Cette proposition consistait à rejeter globalement la
volonté du gouvernement fédéral de s'impliquer de
façon de plus en plus manifeste dans l'élaboration des politiques
de l'enseignement postsecondaire. Par ailleurs, les ministres de
l'Éducation ont proposé au gouvernement fédéral
qu'un arrangement puisse intervenir qui comprendrait les éléments
suivants: imputabilité, transmission au gouvernement
fédéral de renseignements statistiques
suffisants pour permettre la vérification et l'utilisation des
sommes versées, visibilité, mention dans les documents et les
comptes publics de la contribution reçue du gouvernement
fédéral, effort d'harmonisation interprovinciale des
données statistiques à des fins de prévisions - ce qui se
fait à l'intérieur du CMEC - accord sur les modifications
proposées à la Loi canadienne sur les prêts aux
étudiants.
À la suite de la bataille menée au sein du CMEC, je pense
qu'il est important de souligner que le nouveau Secrétaire
d'État, M. Joyal, dans le dépôt qu'il vient de faire
d'amendements à apporter à la loi canadienne sur les prêts,
accepte le maintien du droit de retrait et pleine compensation
financière pour le Québec, qui a son propre programme. C'est
l'essentiel des discussions à la fois sur les contributions du
gouvernement fédéral au financement de l'enseignement
postsecondaire et sur l'implication du gouvernement fédéral dans
le cadre de l'établissement des grandes lignes d'orientation et du
développement de l'enseignement postsecondaire.
M. Ryan: Est-ce que vous allez nous transmettre une note
écrite à ce sujet-là?
M. Laurin: Oui. Si vous voulez, on peut le faire.

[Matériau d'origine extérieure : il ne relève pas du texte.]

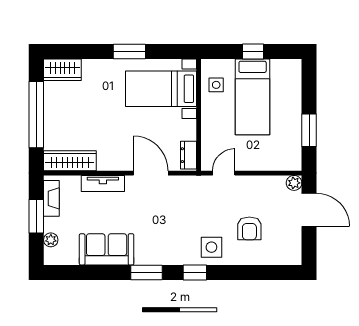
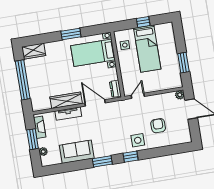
wardrobe: (70, 161) -> (66, 100), moved
armchair: (249, 228) -> (158, 126), turned 180

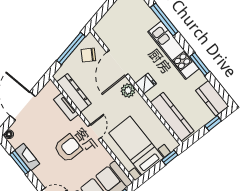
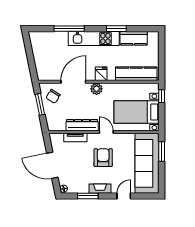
window: (71, 49) -> (40, 104), width x0.69
door: (117, 63) -> (73, 82), swing flipped
dresser: (74, 93) -> (82, 125), moved
kitchen counter: (212, 98) -> (134, 38), moved
window: (213, 123) -> (162, 50), removed
fireplace: (27, 157) -> (100, 189), moved

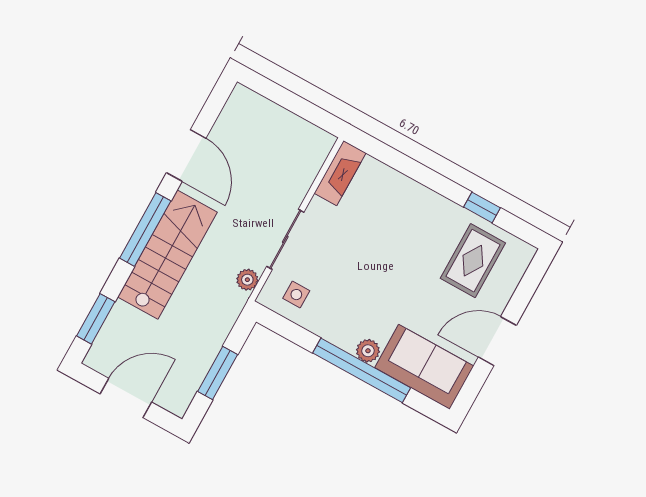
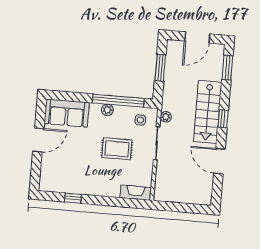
fireplace: (340, 173) -> (136, 193), moved, turned 90
window: (145, 230) -> (223, 119), width x0.46
rug: (473, 261) -> (117, 149), moved, turned 90
plant: (368, 351) -> (107, 110), moved
window: (362, 370) -> (118, 101), moved

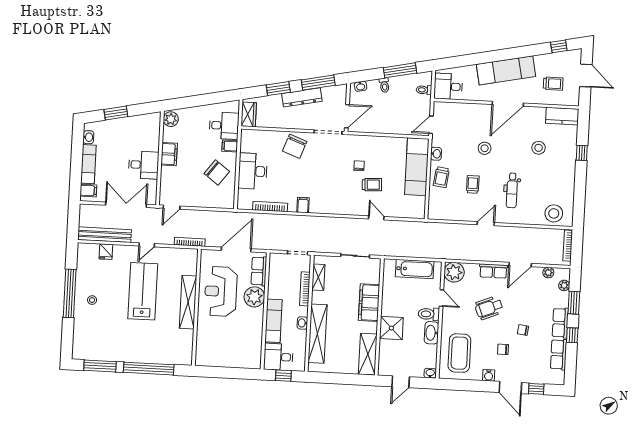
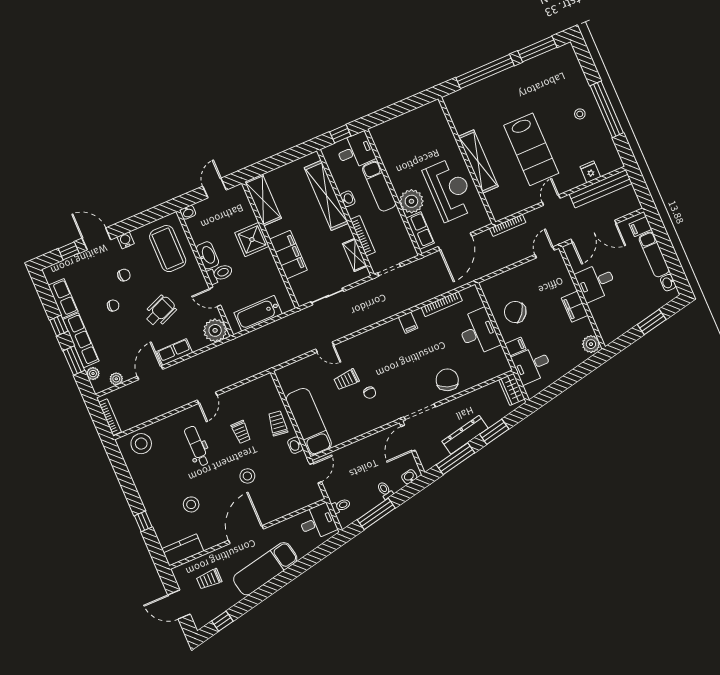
row of seats: (560, 323) -> (81, 340), width x1.48

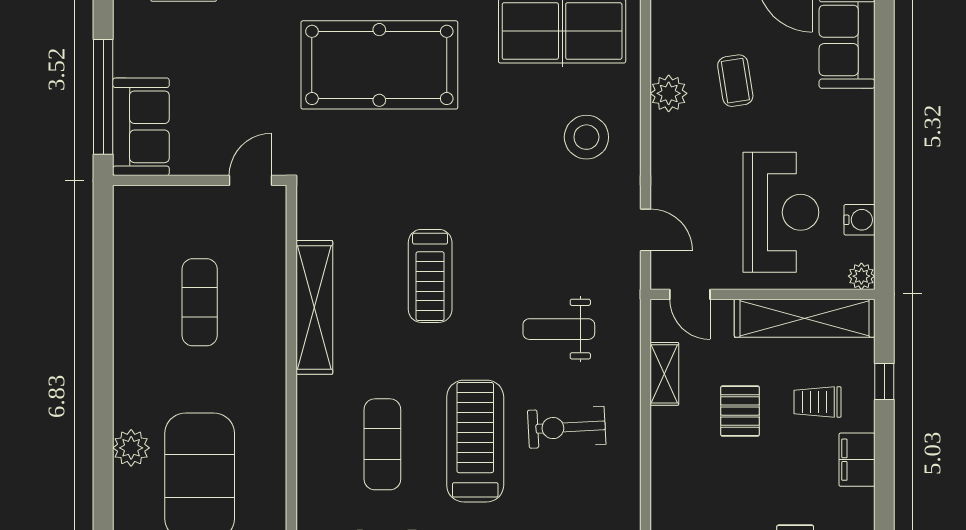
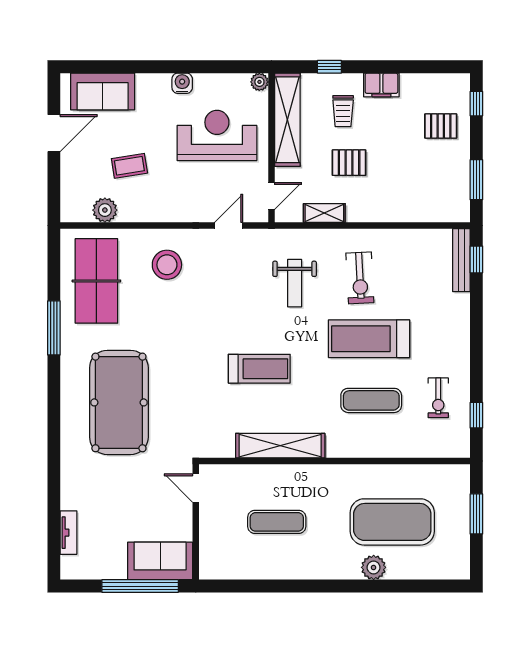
plant: (669, 93) -> (105, 210), moved
water cooler: (859, 220) -> (182, 83), moved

M. Ryan: Est-ce que cela comprend aussi les dépenses de
recherche?
M. Laurin: C'est-à-dire que là sont exclues les
subventions accordées aux universités par les grands conseils
subventionnaires.
M. Ryan: Pourquoi?
M. Laurin: Parce que cela ne fait pas partie de la Loi sur les
programmes établis, qui a été modifiée et qui
comprenait un volet incluant à la fois les transferts en bloc pour le
financement des programmes sociaux et les transferts en bloc pour les
programmes de l'enseignement postsecondaire. Donc, nous transmettons les
chiffres à partir de la loi qui existait et de la loi qui a
été modifiée.
M. Ryan: Si on pouvait ajouter les données en provenance
des trois grands conseils de recherche canadiens, je pense que cela donnerait
un tableau plus complet. Enfin, si c'est possible.
M. Laurin: On peut ajouter ces données, mais, à
proprement parler, elles ne font pas partie du financement de l'enseignement
postsecondaire puisque, tel que le définissait la loi
fédérale, il s'agissait véritablement du financement de
l'infrastructure.
M. Ryan: Cela fait partie de ma définition, à moi
pour les fins de mon information. Cela va.
Le Président (M. Blouin): II est presque 23 heures. Je
vous rappelle que nous reprendrons nos travaux jeudi et qu'à ce moment
nous procéderons à l'adoption du programme 4 et que nous
aborderons ensuite le programme 5 relatif à l'enseignement
collégial public.
Je remercie les membres de la commission, ainsi que toutes les
personnes-ressources qui ont collaboré aux travaux de cette commission.
Nous ajournons nos travaux au jeudi 5 mai, 10 heures.